Eine „Jahrhundertflut“ sei das gewesen, sagte man den Jäpels im sächsischen Wesenstein. Es war 2002, als der Elbpegel dort erstmals über die historische Marke aus dem Jahr 1845 anschwoll: auf über neun Meter. Allerdings musste vier Jahre später schon wieder Katastrophenalarm ausgerufen werden. Und am 7. Juni 2013 wurde erneut die Neun-Meter-Marke überschritten.
„Der Klimawandel ist bereits Realität“, schreiben die Wissenschaftler des Weltklimarates. In vielen Regionen der Welt verändert sich der Wasserhaushalt, weil Niederschlagsmuster durcheinandergeraten sind. Die Produktion von Trinkwasser und sauberer Luft, das Bereitstellen von Nahrung – viele Funktionen, die die Natur für den Menschen erfüllt, sind bereits jetzt durch den Klimawandel geschwächt. Die Wissenschaftler konstatieren in ihrem neuen Sachstandsbericht, dass es der Klimawandel schwieriger und teurer macht, der wachsenden Menschheit ausreichend Trinkwasser und Nahrung zur Verfügung zu stellen.

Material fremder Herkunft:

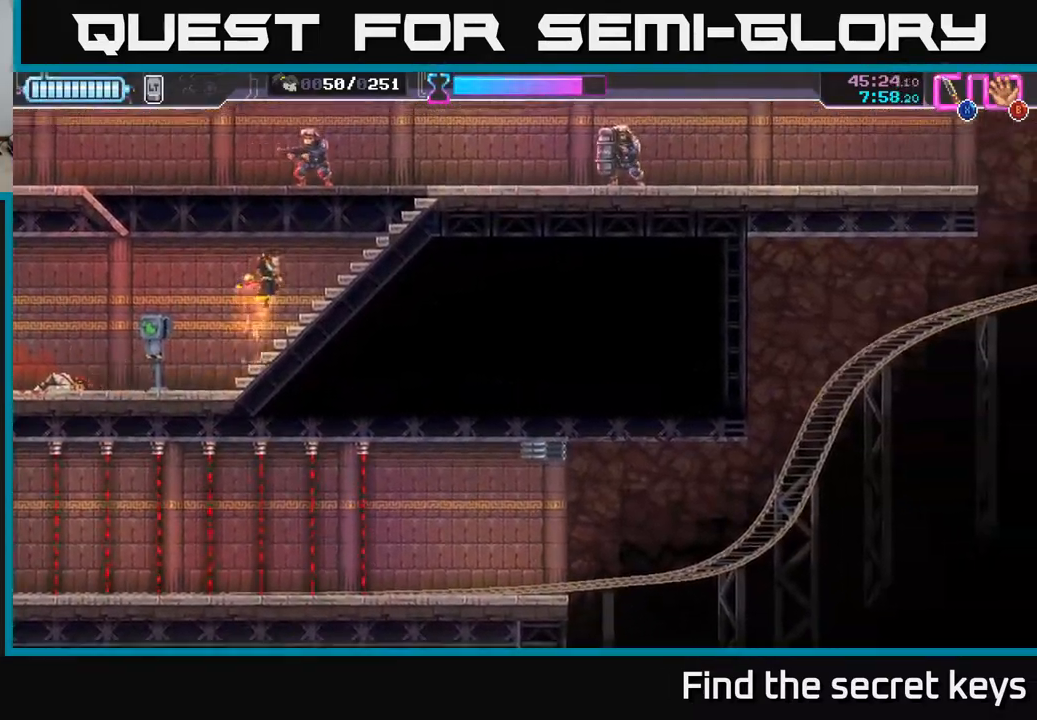
{"buttons": [], "left_stick": "up", "right_stick": "center", "events": [[17, "A", "up"], [17, "X", "down"], [67, "X", "up"], [117, "left_stick", "up-right"], [367, "X", "down"], [417, "left_stick", "up"], [433, "X", "up"]]}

Was die Wissenschaftler in ihrer „Zusammenfassung für politische Entscheidungsträger“ trocken formulieren, bietet Stoff für eine ganze Horrorfilmreihe: Die Verbreitungsgebiete rankheitsübertragender Insekten haben sich bereits jetzt verändert, die Erderwärmung wird im Laufe des 21. Jahrhunderts den Gesundheitszustand in vielen Weltgegenden verschlechtern. Die Flüchtlingszahlen werden zunehmen, weil Fluten und schwerere Sturmfolgen die Menschen in die Flucht treiben. Wegen des Anstiegs des Meeresspiegels verlieren die Bewohner tief liegender Küstengebiete ihre Heimat. Abnehmende Fischereierträge vor allem in den Tropen und der Arktis entziehen Menschen die Nahrungsgrundlage, Dürren und Missernten bedrohen die Ernährungssicherheit. Die Erderwärmung wird im Laufe des 21. Jahrhunderts weltweit das Wirtschaftswachstum bremsen und den Kampf gegen die Armut behindern. Roland Emmerich war 2004 für seinen Klima-Katastrophenfilm „The Day After Tomorrow“ belächelt worden. Diesmal ist das Drehbuch aber von Wissenschaftlern geschrieben. Und wissenschaftlicher Konsens.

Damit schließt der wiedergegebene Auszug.